Ante la furia de la naturaleza, el hombre ahoga con sus propias manos a los cachorros recién paridos por su perra, roba las semillas y las esconde porque no importa que la gente muera de hambre: lo que no debe morir nunca es la semilla.

Pero las calamidades naturales no atacan a todos igual. También aquí hay clases sociales, incluso entre los perros. Aun cuando la sequía vuelve peligrosos, vagabundos y hambrientos a todos los perros de los campesinos y en su mayoría terminan muertos, la suerte de los canes de la hacienda es diferente. En primer lugar disfrutan de una condición de privilegio, no se sabe si la comida les escasea, pero sí se oyen de vez en cuando sus ladridos altaneros y prepotentes. En una clara toma de partido por los perros pobres, Alegría siempre pinta a los otros como asesinos.
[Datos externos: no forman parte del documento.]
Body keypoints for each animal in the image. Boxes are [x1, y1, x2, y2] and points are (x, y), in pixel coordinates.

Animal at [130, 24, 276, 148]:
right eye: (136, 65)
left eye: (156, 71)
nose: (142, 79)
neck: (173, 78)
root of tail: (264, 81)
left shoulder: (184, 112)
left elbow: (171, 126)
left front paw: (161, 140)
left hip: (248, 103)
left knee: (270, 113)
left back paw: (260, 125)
Los hambrientos acuden a la casa del patrón y le exigen desesperadamente algo de comida y que, por favor, el encargado del cementerio no les cobre por los entierros para que las almas de los difuntos, que crecen día a día, se puedan salvar. El patrón, dice que no puede meterse en las cosas de la iglesia, ni tampoco darles comida, porque no queda nada, ante lo cual deciden invadir la despensa. Les recibe una descarga de balazos, tres campesinos caen acribillados y los demás huyen.
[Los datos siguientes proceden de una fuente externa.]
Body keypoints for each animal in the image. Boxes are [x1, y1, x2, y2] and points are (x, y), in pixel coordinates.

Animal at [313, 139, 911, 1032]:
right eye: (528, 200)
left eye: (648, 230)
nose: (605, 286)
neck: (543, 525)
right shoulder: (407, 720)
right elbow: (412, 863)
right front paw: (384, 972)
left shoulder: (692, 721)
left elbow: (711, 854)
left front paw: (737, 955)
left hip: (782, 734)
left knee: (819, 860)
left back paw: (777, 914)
Pasan largos meses hasta que llega la lluvia. Han muerto muchos hombres y muchos perros, pero la vida renace y un campesino superviviente rescata las pocas semillas que ha arrancado al hambre. Con la lluvia vuelve de nuevo la vida y, sobre todo, la comida.
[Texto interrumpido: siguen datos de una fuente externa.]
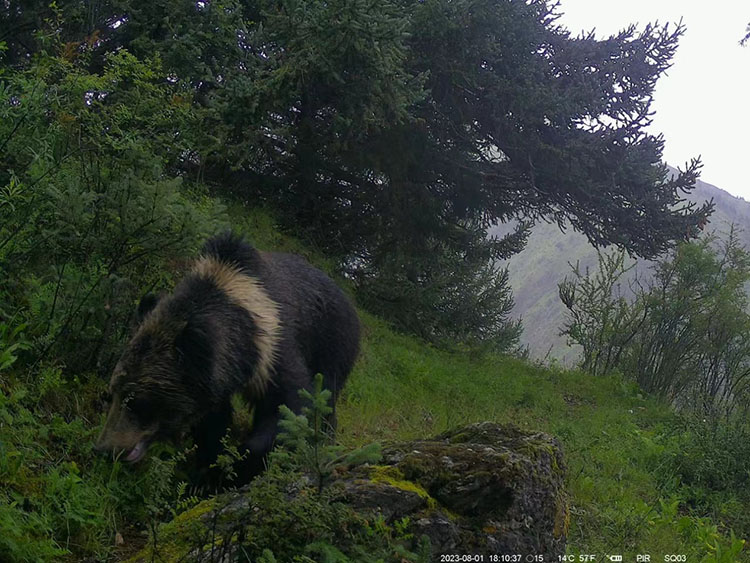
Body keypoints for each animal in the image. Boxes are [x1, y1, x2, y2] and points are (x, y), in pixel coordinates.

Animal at [94, 231, 362, 482]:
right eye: (111, 393)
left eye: (136, 401)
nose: (106, 449)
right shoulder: (213, 379)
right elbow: (213, 421)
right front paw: (209, 463)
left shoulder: (275, 348)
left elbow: (291, 406)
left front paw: (236, 465)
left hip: (333, 344)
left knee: (327, 394)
Pero no cabe duda de que Ciro Alegría será simpre recordado por la gran novela El mundo es ancho y ajeno, en la que narra la explotación del proletariado indígena peruano con aliento épico, no sólo por la brutal descripción de los atropellos de la oligarquía peruana, sino por el desarrollo de un estilo narrativo personal, en el que tiene gran influencia la cultura popular autóctona de Perú. En la etapa que vivimos de falso indigenismo, la lectura de esta epopeya constituye, junto con Los de abajo del mexicano Mariano Azuela, los acertados análisis de Mariátegui, El tungsteno de César Vallejo e Hijo de hombre del paraguayo Roa Bastos, un arma trascendental de lucha para desarrollar un análisis clasista de la condición del proletariado indígena en el Perú y, en general, para comprender la identidad nacional de los pueblos latinoamericanos.

La lectura de El mundo es ancho y ajeno es imprescindible porque nos abre los ojos de la conciencia para comprender todas esas situaciones que los falsos indigenistas de hoy día tratan de silenciar. Alegría no nos describe un indio arcaico, sumiso y degradado, sino un trabajador dotado de una alma de extraordinaria sensibilidad que se enfrenta a la voracidad y la rapiña de los gamonales.